In general, viral vaccines are believed to mediate tumor rejection by activating class I MHC-restricted T-cells, particularly cytotoxic T lymphocytes (CTLs). T-cell activation is often potentiated by providing a suitable immunomodulator, for example a T-cell co-stimulatory factor such as those of the B7 gene family. See e.g., Greenberg, P. D. (1991) in Advances in Immunology, Vol. 49 (Dixon, D. J., ed.), pp. 281–355, Academic Press, Inc., Orlando, Fla.; Fox B. A. et al. (1990) J. Biol. Response Mod. 9:499–511.
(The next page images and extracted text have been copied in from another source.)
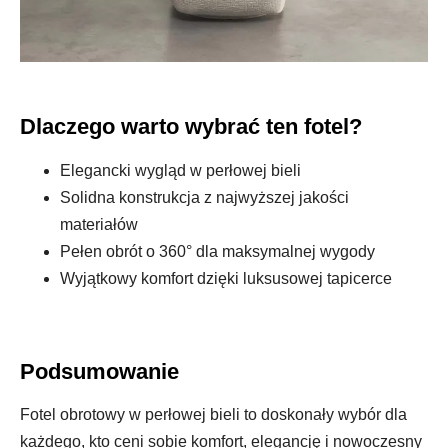
Dlaczego warto wybrać ten fotel?
Elegancki wygląd w perłowej bieli
Solidna konstrukcja z najwyższej jakości
materiałów
Pełen obrót o 360° dla maksymalnej wygody
Wyjątkowy komfort dzięki luksusowej tapicerce
Podsumowanie
Fotel obrotowy w perłowej bieli to doskonały wybór dla
każdego, kto ceni sobie komfort, elegancję i nowoczesny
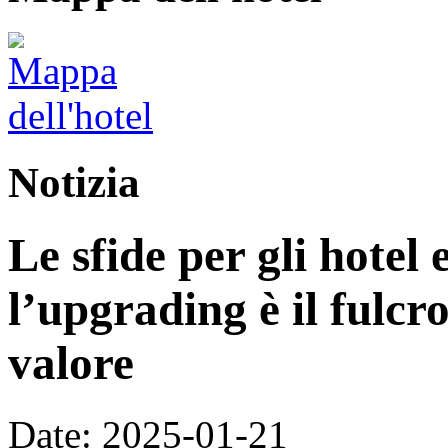
Notizia
Le sfide per gli hotel e
l’upgrading è il fulcr
valore
Date: 2025-01-21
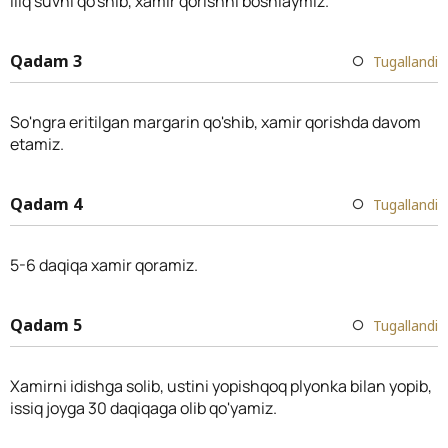
Iliq suvni qo'shib, xamir qorishni boshlaymiz.
Qadam 3
Tugallandi
So'ngra eritilgan margarin qo'shib, xamir qorishda davom
etamiz.
Qadam 4
Tugallandi
5-6 daqiqa xamir qoramiz.
Qadam 5
Tugallandi
Xamirni idishga solib, ustini yopishqoq plyonka bilan yopib,
issiq joyga 30 daqiqaga olib qo'yamiz.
It would be useful to have a recombinant pox virus encoding a MUC1 fragment containing a number of tandemly repeated sequences that will generate a cytotoxic T-cell response to MUC1, but which is stable, undergoing minimal excision as a result of homologous recombination in the gene encoding MUC1. It would also be useful to provide the recombinant pox virus in a vaccine format which is capable of potentiating T-cell activity against such tumors, particularly established or pre-existing tumors expressing the MUC1 TAA.